Water under the, just water under the bridge...barely


Sunday, January 1, 2012

'Hey, do you smell that?' 'Yeah' 'That's more like it' 'Yeah'


Matt waits patiently on the ferry to leave Malaysia, and arrive in Thailand





On Boxing Day, the ferry into Thailand was short and sweet, barely 5 minutes.  Matt and Alyssa had only a small river to cross and before the morning was over, they both had a new stamp in their passports.  


Matt and Alyssa were stoked when they had a cycle lane for the majority of the ride in Southern Thailand

This is what the road was like, cycle lane and little traffic







 The South East of Thailand includes four provinces that comprise anywhere from 80-95% Muslims, and a low number of Buddhists.  These four provinces have also been in the headlines because of escalated violence including terrorist bombings and heinous acts of violence by police forces. More than 3500 peeple have been killed since the violence surged in 2004.   On the other hand, the area is spectacular, with streches of sandy beaches, lush, tropical forest, good roads and the legendary hospitaltiy and kindness of the Thai people.

One of the many police blockades, Alyssa and Matt were stopped but only for a friendly conversation. 
So, what were we to do?  Torn between a supposedly violent environment and possibly the best cycling of the trip, we had to make a choice: to cycle or not.  After spending hours on the internet, we decided to make the journey up the east coast on bicycle and it proved to be the most memorable part of our trip thus far.

Two Traffic Police were so curious that they stopped Alyssa and Matt not once, but twice for pictures.



The roads are in impeccable condition, and with an extablished cycle lane, we had some of the safest riding of the trip.  Our nerves got a break from the rambling and churning motors of trucks, and our lungs weren't clogged with exhaust.  Wats and temples provide a place to explore during breaks and getting to know the locals is fun and exciting.

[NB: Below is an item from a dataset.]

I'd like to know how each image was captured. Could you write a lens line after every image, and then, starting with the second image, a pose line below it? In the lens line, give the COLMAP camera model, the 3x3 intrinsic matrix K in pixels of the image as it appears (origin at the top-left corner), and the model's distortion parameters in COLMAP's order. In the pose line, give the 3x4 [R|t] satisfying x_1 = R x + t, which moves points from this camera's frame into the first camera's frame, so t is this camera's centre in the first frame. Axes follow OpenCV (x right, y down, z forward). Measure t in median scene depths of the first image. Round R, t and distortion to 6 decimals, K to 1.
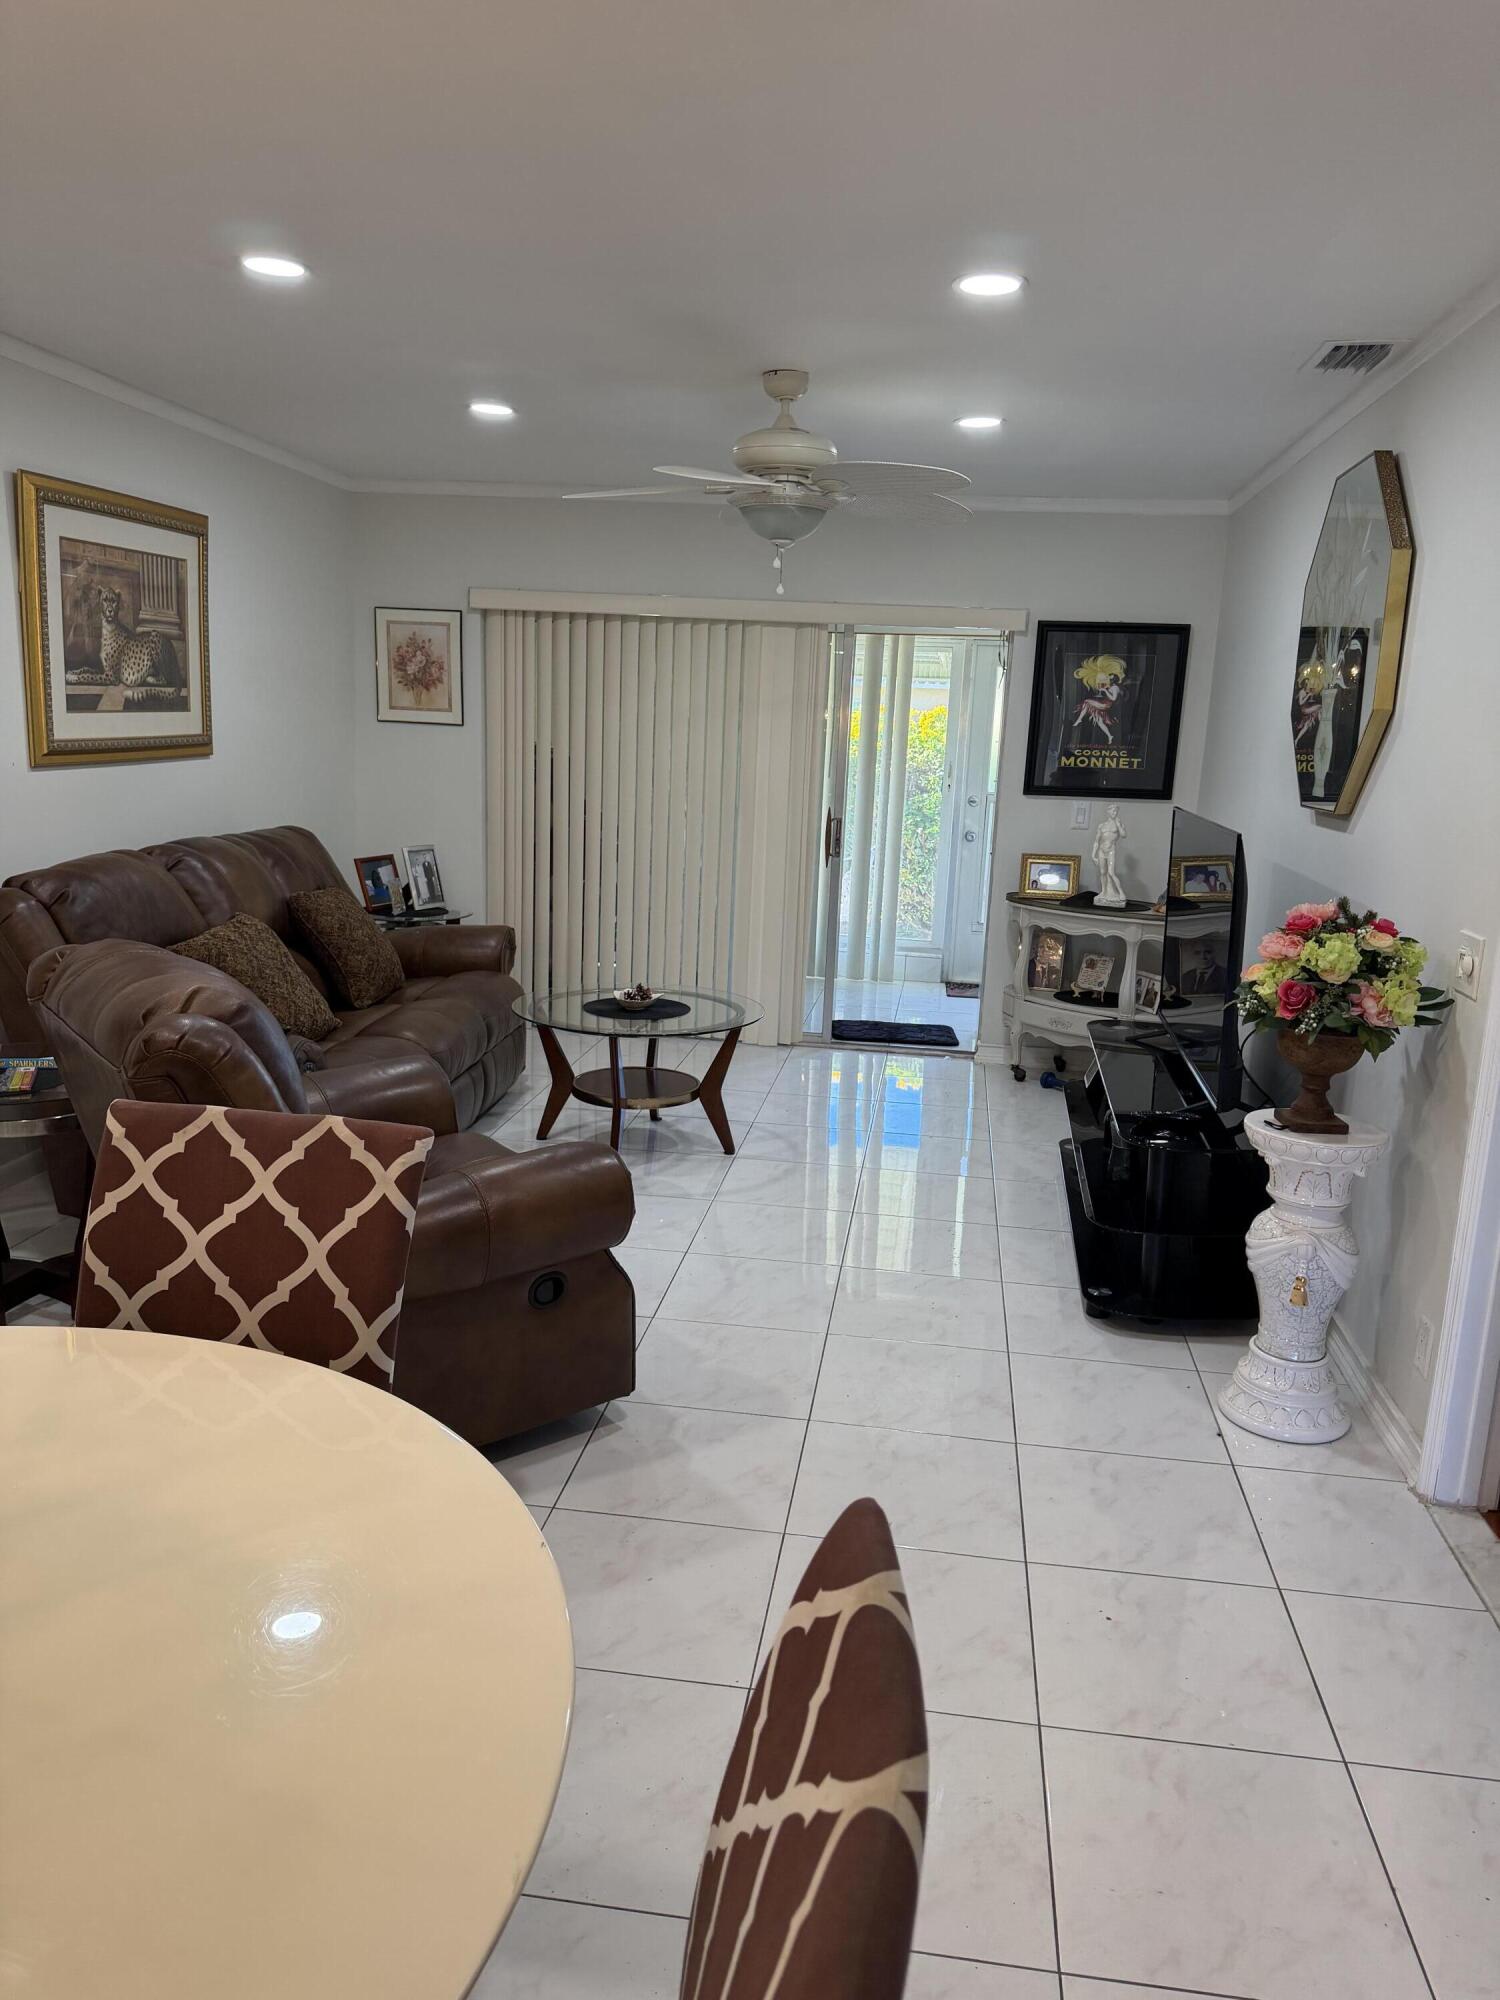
lens RADIAL K [[1443.1, 0, 750.0], [0, 1443.1, 1000.0], [0, 0, 1]] dist [0.071606, -0.102802]
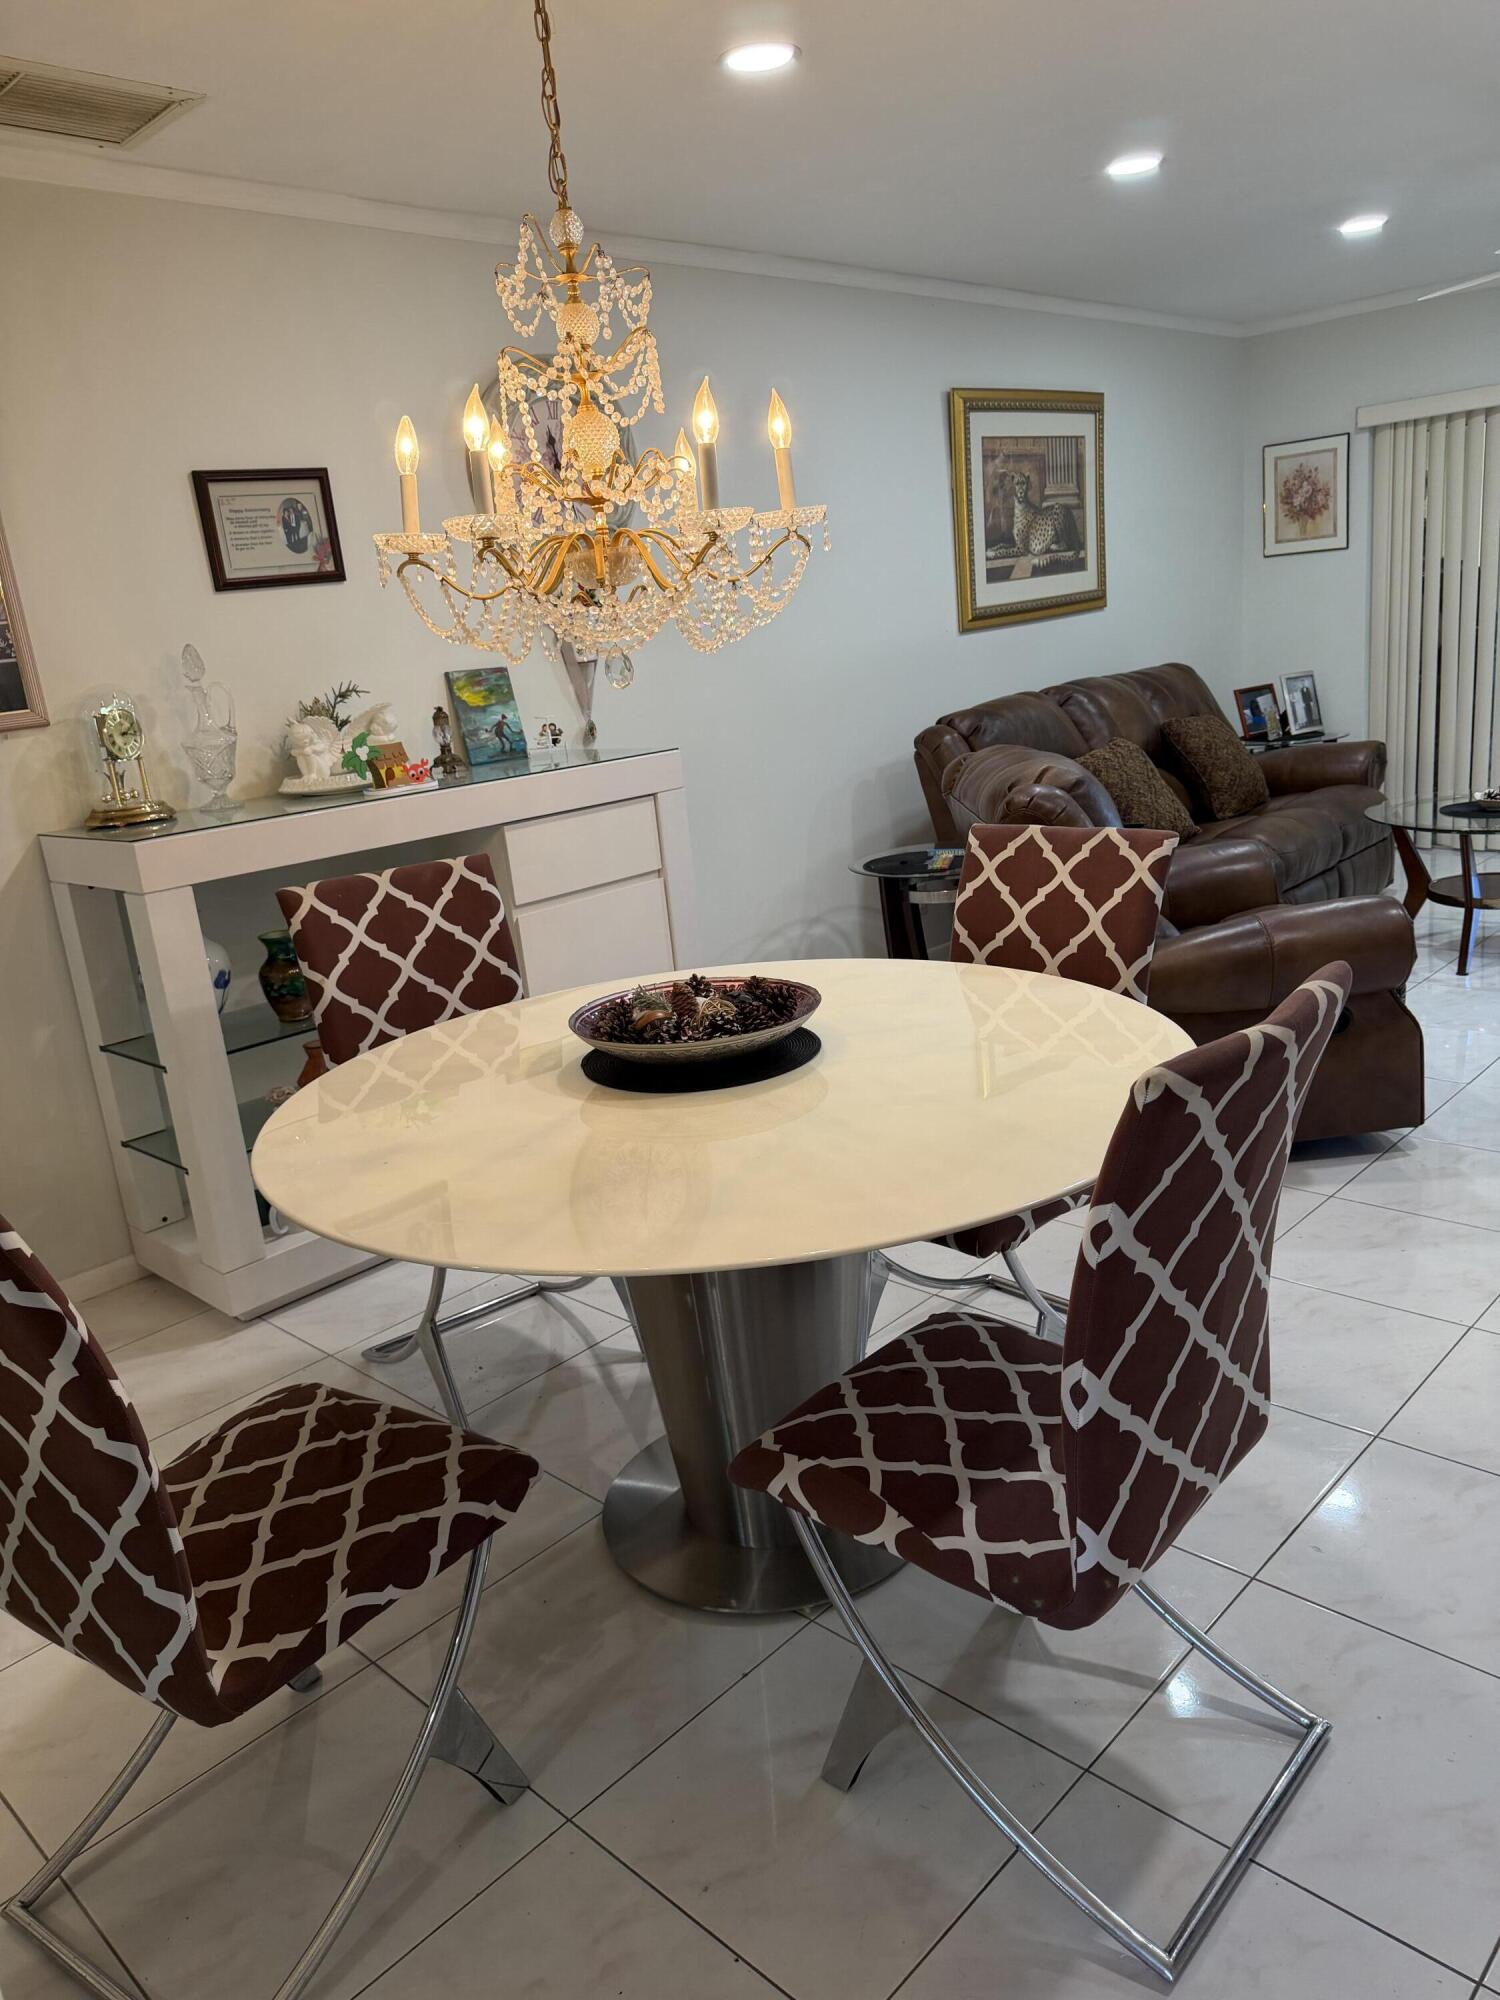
lens RADIAL K [[1430.1, 0, 709.2], [0, 1430.1, 995.6], [0, 0, 1]] dist [0.008106, 0.005050]
pose [[0.797284, 0.043691, -0.602021, 0.086256], [0.010855, 0.996178, 0.086672, 0.041469], [0.603506, -0.075638, 0.793763, -0.122990]]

Alyssa in front of one of the many Wats



1000km!!!!

















We rang in the New Year in Nakhon Sri Thammarat, and although very different from a Western New Year's, it was worth the experience. Alyssa will never forget using the toilet bus, gross. As 2012 begins, we start the year with doing what we do best, living life to the fullest.



How to Prepare for New Year's in Thailand. We woke up at 5:15am and cycled 70km, we needed the Thai Red Bull!











One of the delicious morsels at the night market: Swallow's Eggs!





New Year's Eve Stage. They are crowning 'Miss Countdown'!